Zebiri, maître de conférences à l'Université de Londres, prend l'un des facteurs les plus importants sous-tendant la politique internationale du Moyen-Orient: la façon dont les musulmans et les chrétiens se voient les uns les autres. D'une manière lisible, perspicace, et heureusement objective, l'auteur couvre deux niveaux de discussion contemporaine de cette relation complexe, la manière dont les écrivains populaires et les savants voient l'autre religion. Le résultat est une enquête exemplaire d'un volume d'un sujet clé.
Plusieurs similitudes se dégagent de la richesse des éléments de preuve que Zebiri fournit: (1) Chaque partie a tendance à rejeter la faute sur l'autre pour des manques que l'autre partie ne considère même pas comme un problème: les musulmans méprisent Jésus pour n'avoir pas réussi, les chrétiens rejettent Mahomet parce qu'il n'est pas parfait . (2) Ils étendent leurs techniques de religion à l'autre: ainsi les chrétiens voient le Coran comme un mélange d'humain et de divin, tandis que les musulmans se sentent libres de rejeter certaines des paroles de Jésus comme «inauthentiques».

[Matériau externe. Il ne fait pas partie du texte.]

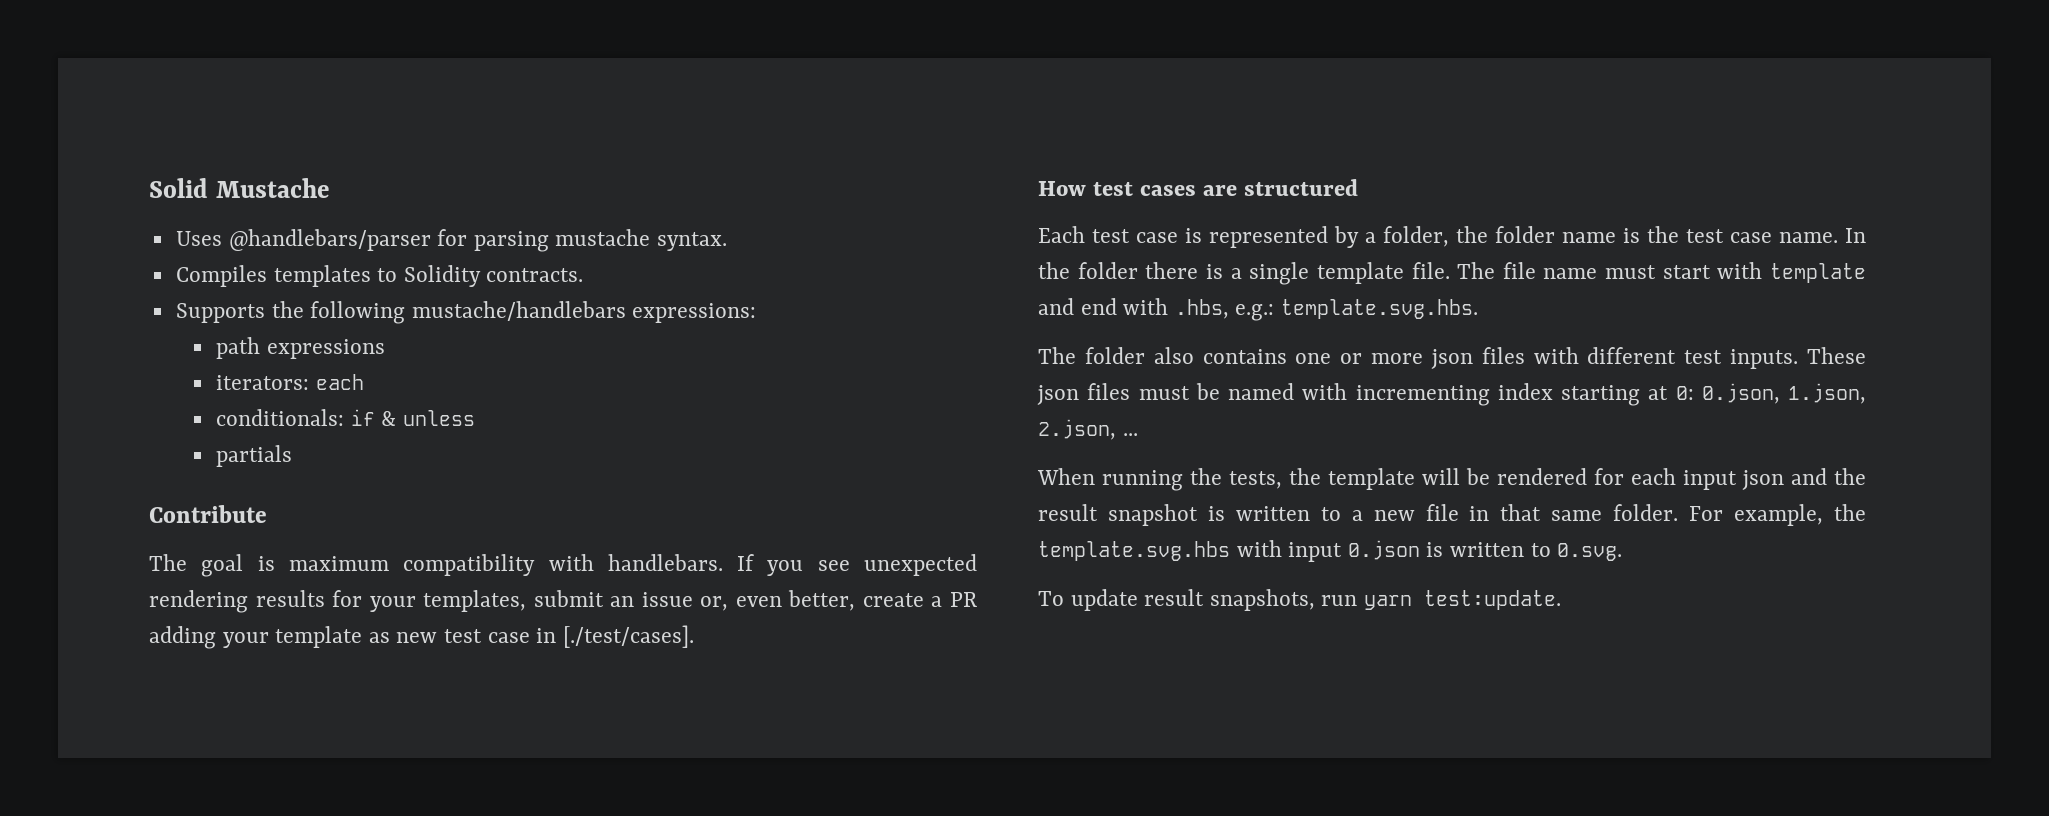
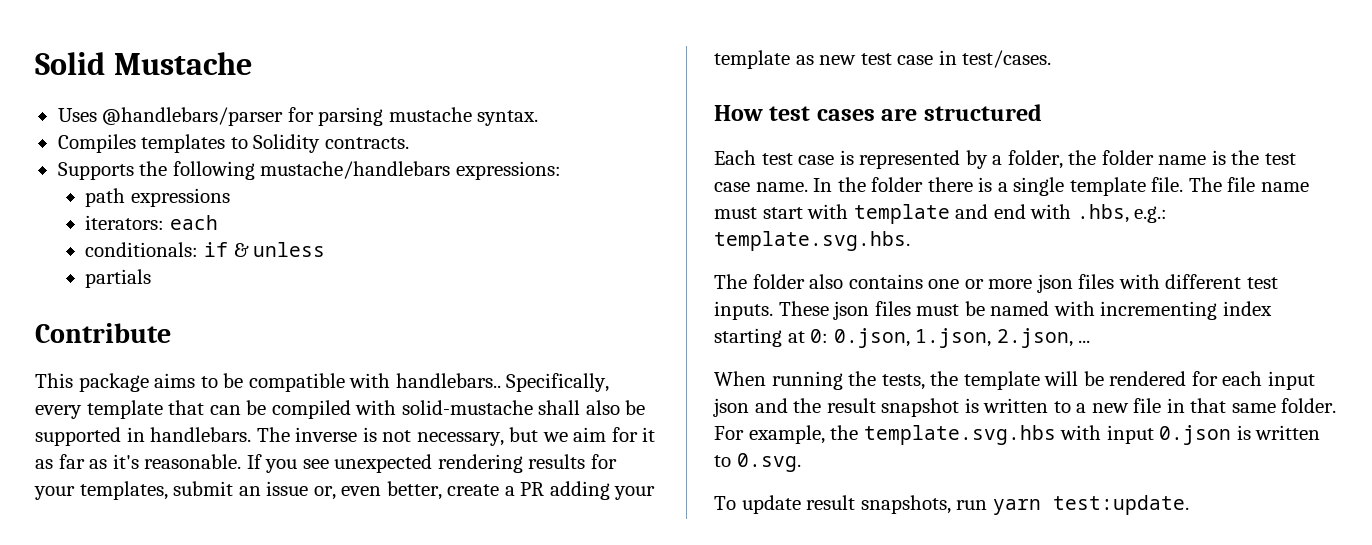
[149,554,723,577] The goal is maximum compatibility with handlebars. -> [35,373,610,392] [35,400,646,419] [35,427,656,446] [35,454,242,469] This package aims to be compatible with handlebars.. Specifically, every template that can be compiled with solid-mustache shall also be supported in handlebars. The inverse is not necessary, but we aim for it as far as it's reasonable.
[562,625,694,648] [./test/cases]. -> [962,50,1052,68] test/cases.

Zebiri met le doigt plutôt sur des différences qui sont encore plus intéressantes. (1) Les points de vue musulmans sont restés pratiquement stationnaires au cours des siècles, alors que ceux des chrétiens ont beaucoup évolué. Au XIIe siècle, un érudit a justifié les histoires fantastiques sur le Prophète, au motif qu '«on ne risque rien à dire du mal d'un homme dont la malignité est supérieure à tout le mal qui peut être dit." Aujourd'hui, ce sont les chrétiens qui engagent des efforts de dialogue et parrainent des rencontres œcuméniques. (2) Les chrétiens entreprennent l'étude sérieuse de l'islam beaucoup plus souvent que les musulmans n'étudient le christianisme, et pour une bonne raison théologique: les musulmans ont tendance à prétendre qu'ils savent tout ce dont ils ont besoin de savoir au sujet de Jésus à partir du Coran, et ont donc peu de raisons d'étudier le christianisme. D'importantes institutions chrétiennes existent pour étudier l'islam, mais pas l'inverse. (3) Les chrétiens ont tendance à voir leurs propres missionnaires comme une histoire révolue et à accorder peu de considération aux efforts de prosélytisme islamique; les musulmans pensent que les deux méritent toute l'attention. (4) La plupart des écrits musulmans sur le christianisme est une polémique grossière et agressive («Jésus était le chef d'une bande de voleurs de grand chemin"), tandis que les discussions chrétiennes sur l'islam cherchent à s'informer intellectuellement (un missionnaire écrit qu' «il se pourrait que l'idéal de la prière musulmane soit un défi pour le chrétien pieux "). (5) Les musulmans rejettent le christianisme comme un has-been [un vieux truc](qui «au niveau populaire fête ses deux rites principaux par des cadeaux attachés à un sapin et d'œufs roulant en bas de la colline, et au niveau intellectuel n'existe plus du tout»), mais les chrétiens se méfient d'une reprise l'islam. (6) Certains musulmans affichent des attitudes très belliqueuses ("Nous ne pouvons pas nous permettre la paix et la réconciliation avec les Ahl al-Kitab [gens du livre] jusqu'à ce que nous puissions les rabaisser et prendre le dessus") qui ne sont pas reprises de l'autre côté.
Somme toute, les chrétiens se mettent en quatre pour comprendre le génie intérieur de l'islam, en revanche, Zebiri constate que peu de musulmans sont prêts à explorer «ce qui rend le christianisme attrayant pour les chrétiens." Il arrive souvent que les chrétiens qui étudient l'Islam de façon intensive se sentent attirés par cette religion, alors que les musulmans qui se familiarisent avec les vérités chrétiennes les trouvent toutes plus répugnantes. Le sentiment de Louis Massignon de «marcher sur une terre sainte" symbolise l'esprit de pluralisme religieux qui prédomine dans sa foi ; en revanche, l'insinuation d' Ismail Al-Faruqi que les Pères chrétiens ont été des trompeurs cyniques représente le point de vue défensif musulman. Ainsi, les chrétiens montrent leur confiance en eux et les musulmans le fait qu'ils doutent d'eux-mêmes.